-- Data supplied follows --
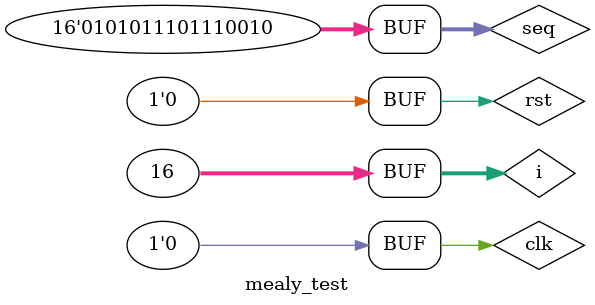
<source format=v>
module mealy_test;
    reg rst,clk,inp;
    wire outp;
    
    reg [15:0] seq;
    integer i;
    
    mealy ml(outp,clk,rst,inp);
    
    initial
    begin
       clk=0;
       rst=1;
       seq = 16'b0101_0111_0111_0010;
       #5 rst=0;
       
       for(i=0;i<=15;i=i+1)
       begin
          inp = seq[i];
          #2 clk=1;
          #2 clk=0;
          $display("State= ",ml.state,"|Input=",inp,"|outp=",outp);
      end
      testing;
  end
  
  task testing;
     for(i=0;i<=15;i=i+1)
     begin
        inp = $random%2;
        #2 clk=1;
        #2 clk=0;
        $display("State= ",ml.state,"|Input=",inp,"|outp=",outp);
    end
  endtask
endmodule
            

</source>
-- Data supplied concluded --
Work to be completed: Search the entries above for lines containing the word "outp", and copy each one.

Result of the exercise:
    wire outp;
    mealy ml(outp,clk,rst,inp);
          $display("State= ",ml.state,"|Input=",inp,"|outp=",outp);
        $display("State= ",ml.state,"|Input=",inp,"|outp=",outp);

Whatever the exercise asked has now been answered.